The Institute of Energy Security (IES) has predicted a complete shutdown in power supply in Ghana following the lack of preparedness by the government to take over the Ameri Power deal.
The Ameri deal was signed by the government in 2015 at a total cost $510 million to provide 230 megawatts of power for five years.
This was done to assist in resolving the power crisis at the time.
Although Ameri Energy wrote in September 2020 to inform the government of its intention to hand over the plant by the date stated in the contract, the government of Ghana has not yet carried the necessary steps to ensure a smooth handing over.
Describing this as unfortunate, former Ranking Member on Parliament’s select committee on Mines and Energy and a fellow of IES, Adam Mutawakilu, in Citi Business News interview, urged the government to fasten the take-over process to prevent power outages in Ghana.
“Per the agreement, for the first five years, the tariff is 14.5 cents per kilowatt-hour and immediately after the fifth year, the tariff is supposed reduce to 10.41 cents per kilowatt-hour. What is government’s stance now? Are we still going to continue to pay 14.5 cents per kilowatt-hour or we’ll now pay 10.41 cents per kilowatt-hour?
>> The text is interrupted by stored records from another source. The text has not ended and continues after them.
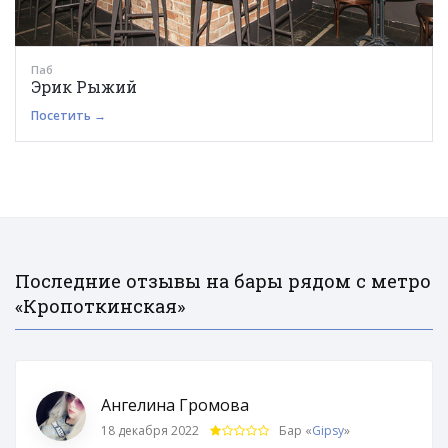
Паб
Эрик Рыжий
Посетить →
Последние отзывы на бары рядом с метро
«Кропоткинская»
Ангелина Громова
18 декабря 2022
Бар «
Gipsy
»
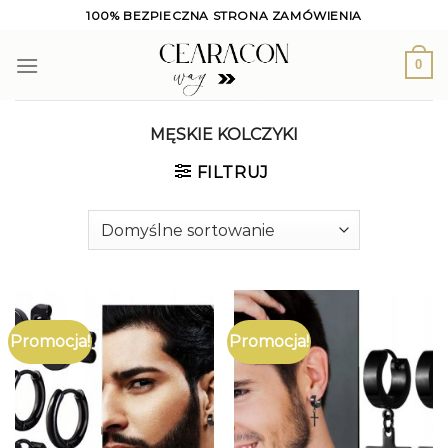
Skip
100% BEZPIECZNA STRONA ZAMÓWIENIA
to
content
0
MĘSKIE KOLCZYKI
FILTRUJ
Promocja!
Promocja!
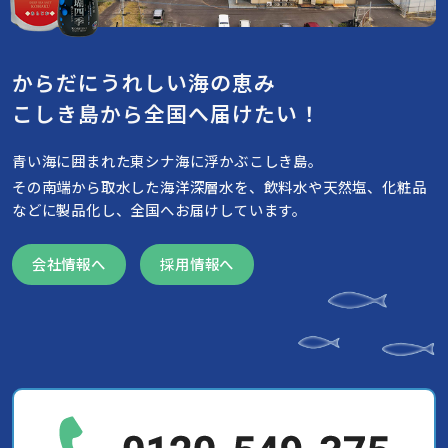
からだにうれしい海の恵み
こしき島から全国へ届けたい！
青い海に囲まれた東シナ海に浮かぶこしき島。
その南端から取水した海洋深層水を、飲料水や天然塩、化粧品
などに製品化し、全国へお届けしています。
会社情報へ
採用情報へ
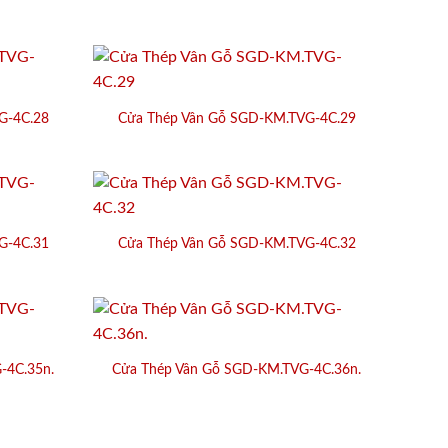
G-4C.28
Cửa Thép Vân Gỗ SGD-KM.TVG-4C.29
G-4C.31
Cửa Thép Vân Gỗ SGD-KM.TVG-4C.32
-4C.35n.
Cửa Thép Vân Gỗ SGD-KM.TVG-4C.36n.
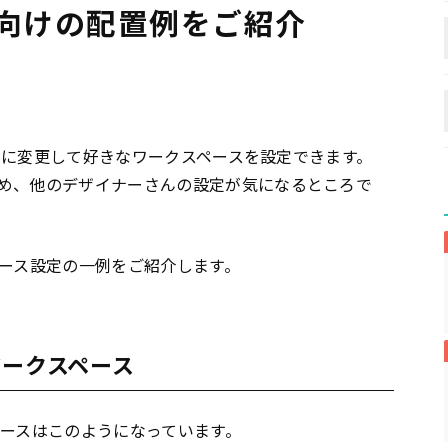
ン向けの配置例をご紹介
を自由に変更して好きなワークスペースを設定できます。
め、他のデザイナーさんの設定が気になるところで
ペース設定の一例をご紹介します。
ワークスペース
スペースはこのようになっています。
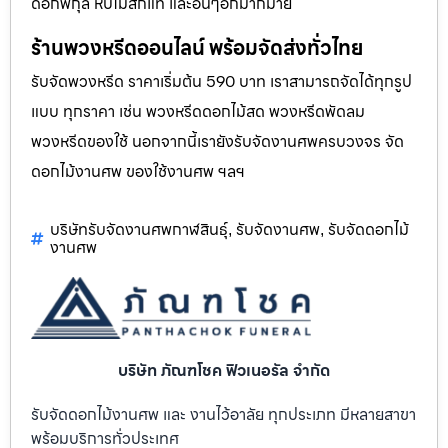
ดอกพิกุล หีบไม้สักแท้ และอื่นๆอีกมากมาย
ร้านพวงหรีดออนไลน์ พร้อมจัดส่งทั่วไทย
รับจัดพวงหรีด ราคาเริ่มต้น 590 บาท เราสามารถจัดได้ทุกรูป
แบบ ทุกราคา เช่น พวงหรีดดอกไม้สด พวงหรีดพัดลม
พวงหรีดของใช้ นอกจากนี้เรายังรับจัดงานศพครบวงจร จัด
ดอกไม้งานศพ ของใช้งานศพ ฯลฯ
บริษัทรับจัดงานศพกาฬสินธุ์
รับจัดงานศพ
รับจัดดอกไม้
,
,
งานศพ
บริษัท ภัณฑโชค ฟิวเนอรัล จำกัด
รับจัดดอกไม้งานศพ และ งานไว้อาลัย ทุกประเภท มีหลายสาขา
พร้อมบริการทั่วประเทศ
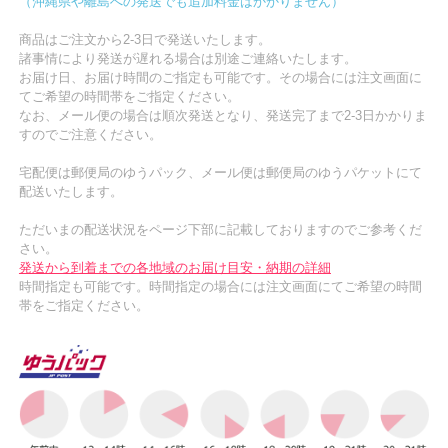
（沖縄県や離島への発送でも追加料金はかかりません）
商品はご注文から2-3日で発送いたします。
諸事情により発送が遅れる場合は別途ご連絡いたします。
お届け日、お届け時間のご指定も可能です。その場合には注文画面に
てご希望の時間帯をご指定ください。
なお、メール便の場合は順次発送となり、発送完了まで2-3日かかりま
すのでご注意ください。
宅配便は郵便局のゆうパック、メール便は郵便局のゆうパケットにて
配送いたします。
ただいまの配送状況をページ下部に記載しておりますのでご参考くだ
さい。
発送から到着までの各地域のお届け目安・納期の詳細
時間指定も可能です。時間指定の場合には注文画面にてご希望の時間
帯をご指定ください。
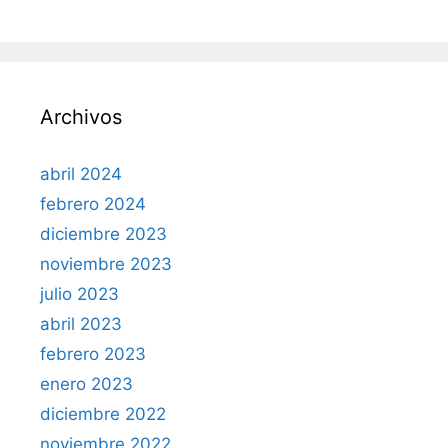
Archivos
abril 2024
febrero 2024
diciembre 2023
noviembre 2023
julio 2023
abril 2023
febrero 2023
enero 2023
diciembre 2022
noviembre 2022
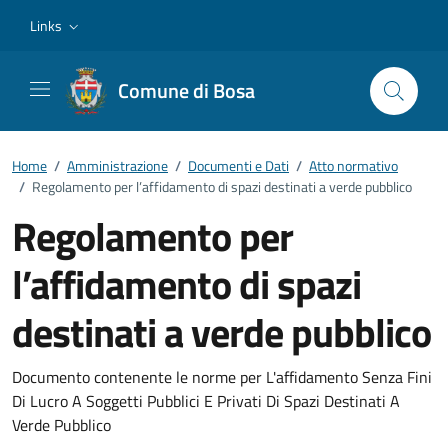
Vai ai contenuti
Vai al footer
Links
Comune di Bosa
Home
/
Amministrazione
/
Documenti e Dati
/
Atto normativo
/
Regolamento per l’affidamento di spazi destinati a verde pubblico
Regolamento per
l’affidamento di spazi
destinati a verde pubblico
Dettagli del documento
Documento contenente le norme per L'affidamento Senza Fini
Di Lucro A Soggetti Pubblici E Privati Di Spazi Destinati A
Verde Pubblico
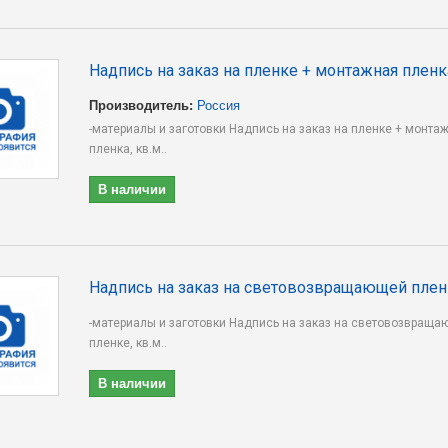
Надпись на заказ на пленке + монтажная пленк
Производитель:
Россия
-материалы и заготовки Надпись на заказ на пленке + монта
пленка, кв.м..
В наличии
Надпись на заказ на световозвращающей пленк
-материалы и заготовки Надпись на заказ на световозвращ
пленке, кв.м..
В наличии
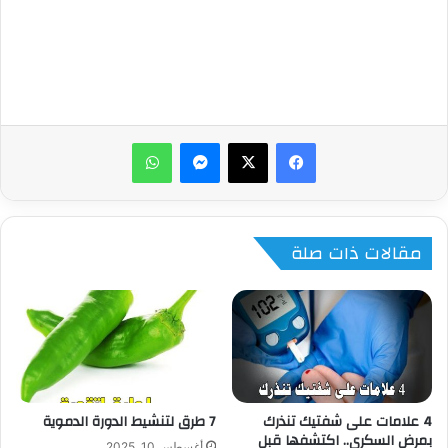
ماسنجر
واتساب
مقالات ذات صلة
4 علامات على شفتيك تنذرك
7 طرق لتنشيط الدورة الدموية
بمرض السكري.. اكتشفها قبل
أغسطس 10, 2025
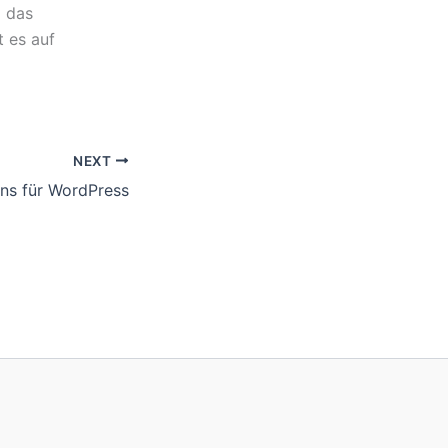
m das
 es auf
NEXT
ns für WordPress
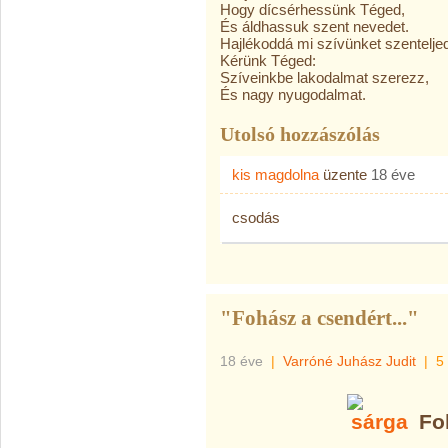
Hogy dícsérhessünk Téged,
És áldhassuk szent nevedet.
Hajlékoddá mi szívünket szentelje
Kérünk Téged:
Szíveinkbe lakodalmat szerezz,
És nagy nyugodalmat.
Utolsó hozzászólás
kis magdolna
üzente
18 éve
csodás
"Fohász a csendért..."
18 éve
|
Varróné Juhász Judit
|
5
Fo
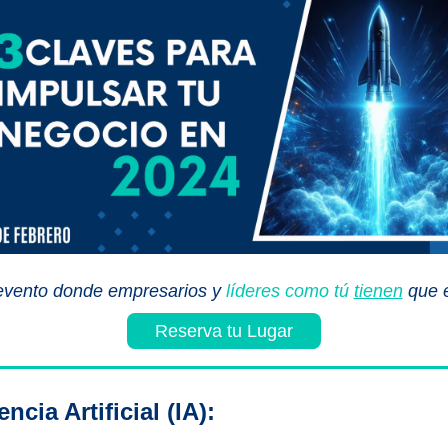
evento donde empresarios y
líderes como tú
tienen
que 
Reserva tu Lugar
ncia Artificial (IA):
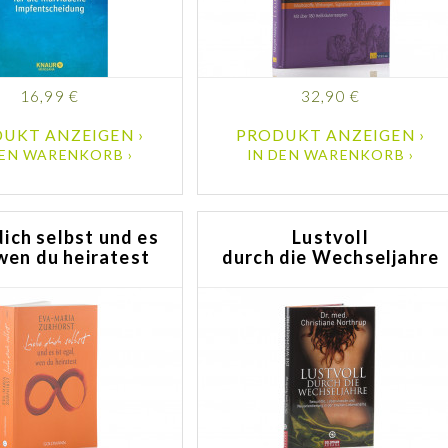
16,99 €
32,90 €
UKT ANZEIGEN ›
PRODUKT ANZEIGEN ›
DEN WARENKORB ›
IN DEN WARENKORB ›
dich selbst und es
Lustvoll
wen du heiratest
durch die Wechseljahre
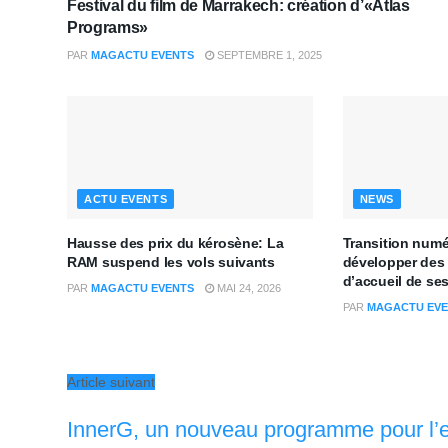
Festival du film de Marrakech: création d’«Atlas
Programs»
PAR
MAGACTU EVENTS
SEPTEMBRE 1, 2025
ACTU EVENTS
NEWS
Hausse des prix du kérosène: La
Transition num
RAM suspend les vols suivants
développer des
d’accueil de se
PAR
MAGACTU EVENTS
MAI 24, 2026
PAR
MAGACTU EVE
Article suivant
InnerG, un nouveau programme pour l’e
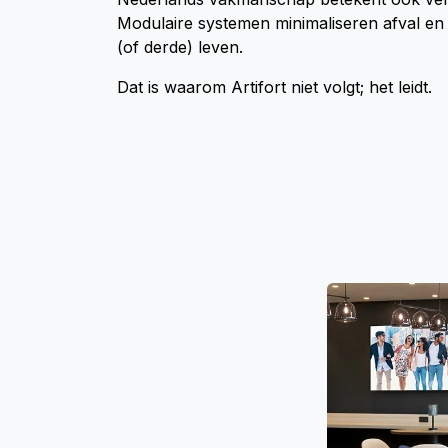
Modulaire systemen minimaliseren afval en 
(of derde) leven.
Dat is waarom Artifort niet volgt; het leidt.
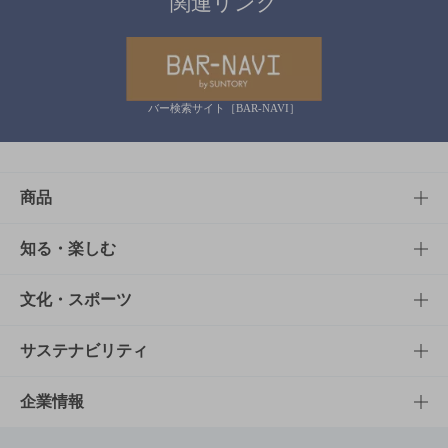
関連リンク
バー検索サイト［BAR-NAVI］
商品
商品TOP
知る・楽しむ
商品一覧
知る・楽しむTOP
文化・スポーツ
商品発売情報
キャンペーン
文化・スポーツTOP
サステナビリティ
栄養成分一覧
工場見学
サントリーホール
サステナビリティTOP
企業情報
お料理・お酒レシピ
サントリー美術館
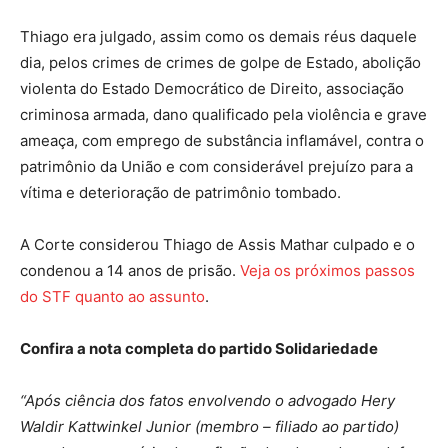
Thiago era julgado, assim como os demais réus daquele
dia, pelos crimes de crimes de golpe de Estado, abolição
violenta do Estado Democrático de Direito, associação
criminosa armada, dano qualificado pela violência e grave
ameaça, com emprego de substância inflamável, contra o
patrimônio da União e com considerável prejuízo para a
vítima e deterioração de patrimônio tombado.
A Corte considerou Thiago de Assis Mathar culpado e o
condenou a 14 anos de prisão.
Veja os próximos passos
do STF quanto ao assunto
.
Confira a nota completa do partido Solidariedade
“Após ciência dos fatos envolvendo o advogado Hery
Waldir Kattwinkel Junior (membro – filiado ao partido)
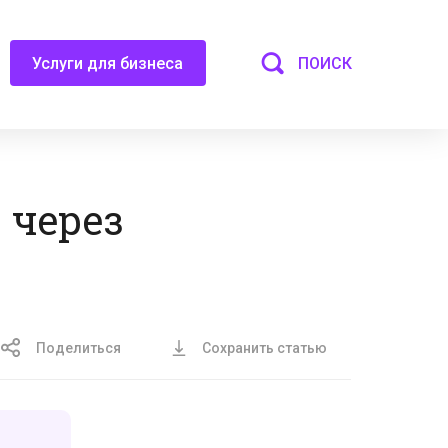
ПОИСК
Услуги для бизнеса
 через
Поделиться
Сохранить статью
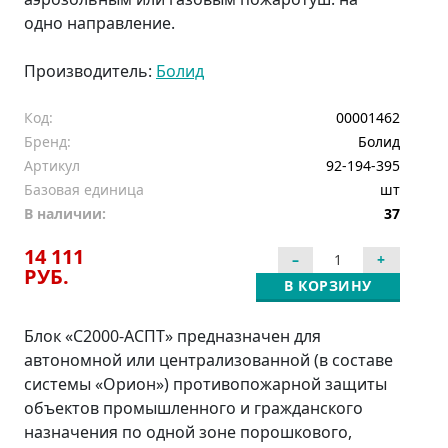
одно направление.
Производитель:
Болид
Код:
00001462
Бренд:
Болид
Артикул
92-194-395
Базовая единица
шт
В наличии:
37
14 111
РУБ.
В КОРЗИНУ
Блок «С2000-АСПТ» предназначен для
автономной или централизованной (в составе
системы «Орион») противопожарной защиты
объектов промышленного и гражданского
назначения по одной зоне порошкового,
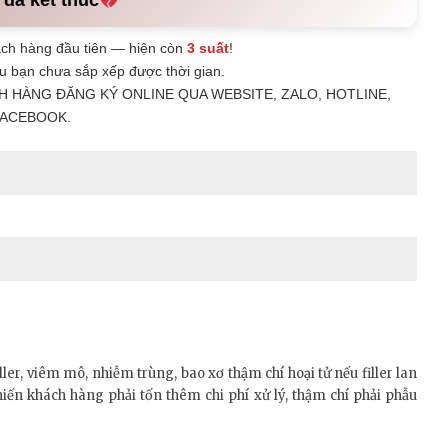
ch hàng đầu tiên — hiện còn
3 suất
!
u bạn chưa sắp xếp được thời gian.
H HÀNG ĐĂNG KÝ ONLINE QUA WEBSITE, ZALO, HOTLINE,
ACEBOOK.
ler, viêm mô, nhiễm trùng, bao xơ thậm chí hoại tử nếu filler lan
hiến khách hàng phải tốn thêm chi phí xử lý, thậm chí phải phẫu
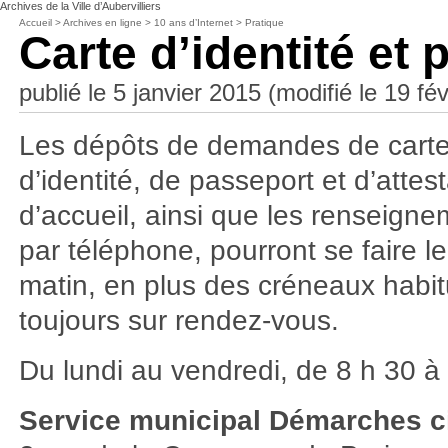
Archives de la Ville d’Aubervilliers
Accueil
>
Archives en ligne
>
10 ans d’Internet
>
Pratique
Carte d’identité et
publié le 5 janvier 2015 (modifié le 19 fé
Les dépôts de demandes de cart
d’identité, de passeport et d’attes
d’accueil, ainsi que les renseign
par téléphone, pourront se faire l
matin, en plus des créneaux habit
toujours sur rendez-vous.
Du lundi au vendredi, de 8 h 30 à 
Service municipal Démarches c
If it reduces to 10.41 cents per kilowatt-hour, it implies that we expect tariffs to reduce for Ghanaians to start benefitting from that agreement.”
He added, “Government must come out clear. And if the government insists they would not want to take over the plant, I think we’ll have a shutdown completely and that means we’ll be back to ‘dumsor’. So government’s unwillingness to do all the necessary protocols to take over the plant is quite unfortunate and must be condemned. Government must act fast to take over this plant.”
It is expected that Ameri Energy would have recovered the cost of the plant and hand it over to the government of Ghana on Monday, February 1, 2021, per the agreement in the contract.